Corriere della Sera, 2 aprile 2016
Cosa resta di Palmira dopo il passaggio dell’Isis
Su Palmira sventola la bandiera siriana, è stato ammainato il cupo vessillo nero dell’Isis. Ora tocca a tutta la comunità internazionale, senza egoismi né rivalità, verosimilmente attraverso l’Unesco, offrire le migliori conoscenze scientifiche e tecniche per curare le ferite inferte a questo straordinario Patrimonio dell’Umanità. Una città carovaniera unica al mondo, fiorita soprattutto nel II e nel III secolo dopo Cristo che, come ha spiegato sul Corriere della Sera l’archeologa Maria Teresa Grassi dell’Università di Milano, rappresentava la Porta d’Oriente agli occhi di chi proveniva dal Mediterraneo e insieme la Porta dell’Impero Romano per chi approdava dalla Persia o dall’India. Un crocevia di culture nobile, dialogante e immensamente bello.

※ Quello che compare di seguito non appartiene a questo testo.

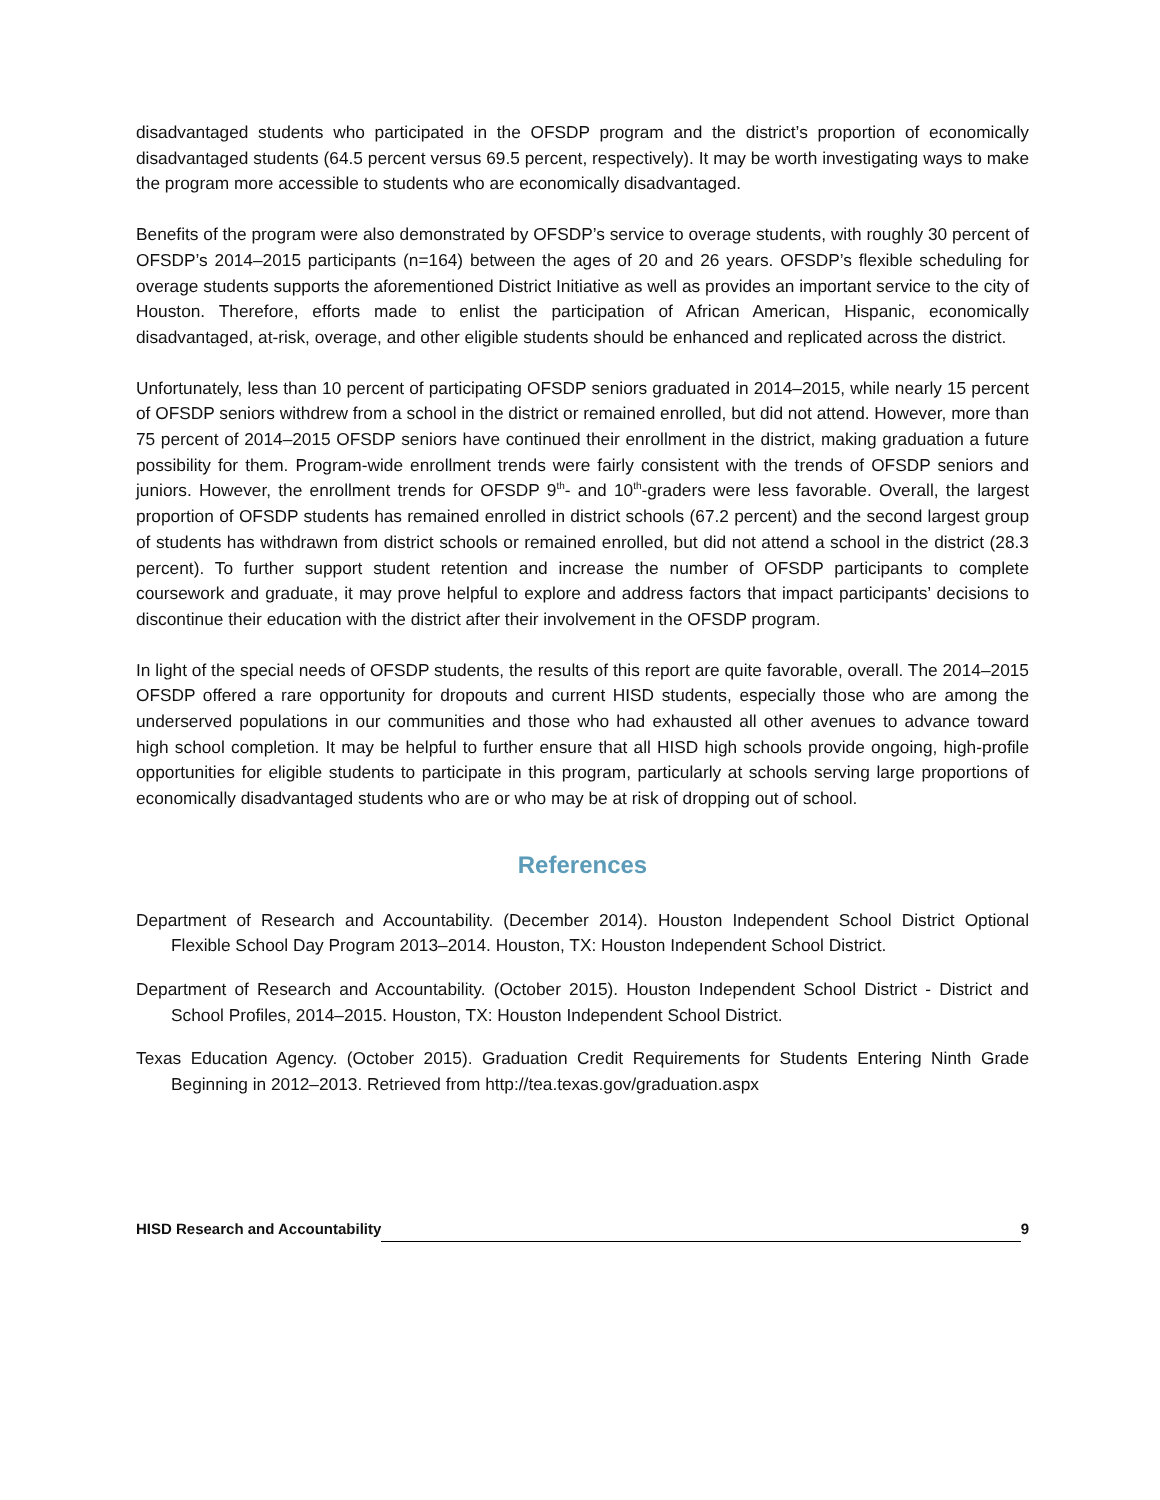disadvantaged students who participated in the OFSDP program and the district’s proportion of economically disadvantaged students (64.5 percent versus 69.5 percent, respectively). It may be worth investigating ways to make the program more accessible to students who are economically disadvantaged.
Benefits of the program were also demonstrated by OFSDP’s service to overage students, with roughly 30 percent of OFSDP’s 2014–2015 participants (n=164) between the ages of 20 and 26 years. OFSDP’s flexible scheduling for overage students supports the aforementioned District Initiative as well as provides an important service to the city of Houston. Therefore, efforts made to enlist the participation of African American, Hispanic, economically disadvantaged, at-risk, overage, and other eligible students should be enhanced and replicated across the district.
Unfortunately, less than 10 percent of participating OFSDP seniors graduated in 2014–2015, while nearly 15 percent of OFSDP seniors withdrew from a school in the district or remained enrolled, but did not attend. However, more than 75 percent of 2014–2015 OFSDP seniors have continued their enrollment in the district, making graduation a future possibility for them. Program-wide enrollment trends were fairly consistent with the trends of OFSDP seniors and juniors. However, the enrollment trends for OFSDP 9<sup>th</sup>- and 10<sup>th</sup>-graders were less favorable. Overall, the largest proportion of OFSDP students has remained enrolled in district schools (67.2 percent) and the second largest group of students has withdrawn from district schools or remained enrolled, but did not attend a school in the district (28.3 percent). To further support student retention and increase the number of OFSDP participants to complete coursework and graduate, it may prove helpful to explore and address factors that impact participants’ decisions to discontinue their education with the district after their involvement in the OFSDP program.
In light of the special needs of OFSDP students, the results of this report are quite favorable, overall. The 2014–2015 OFSDP offered a rare opportunity for dropouts and current HISD students, especially those who are among the underserved populations in our communities and those who had exhausted all other avenues to advance toward high school completion. It may be helpful to further ensure that all HISD high schools provide ongoing, high-profile opportunities for eligible students to participate in this program, particularly at schools serving large proportions of economically disadvantaged students who are or who may be at risk of dropping out of school.
References
Department of Research and Accountability. (December 2014). Houston Independent School District Optional Flexible School Day Program 2013–2014. Houston, TX: Houston Independent School District.
Department of Research and Accountability. (October 2015). Houston Independent School District - District and School Profiles, 2014–2015. Houston, TX: Houston Independent School District.
Texas Education Agency. (October 2015). Graduation Credit Requirements for Students Entering Ninth Grade Beginning in 2012–2013. Retrieved from http://tea.texas.gov/graduation.aspx
HISD Research and Accountability 9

Già sappiamo, grazie alle prime immagini, che gli oltraggi sono stati gravi: i templi di Bel e di Baalshamin sono stati fatti saltare in aria, molti altri reperti appaiono profondamente lesi, il museo archeologico è stato devastato e tanti beni (statue, stele, suppellettili) vandalizzati. Ora urge inventariare i danni, procedere a una ricognizione anche per capire quanti siano stati i reperti derubati (il terrorismo internazionale si alimenta anche col traffico di tesori archeologici trafugati e venduti a caro prezzo sul mercato clandestino internazionale). Bisognerà decidere se, per i monumenti, ricostruire per anastilosi (utilizzando le pietre rimaste) o ricorrendo in parte a copie ora possibili anche con le mega stampanti in 3D, e come restaurare statue e marmi. L’Italia dispone dei Caschi blu della cultura, carabinieri specializzati accanto a un gruppo di restauratori e storici dell’arte. Sarebbe magnifico se il nostro Paese riuscisse a dimostrare ancora una volta, con orgoglio, di essere la grande potenza culturale che è.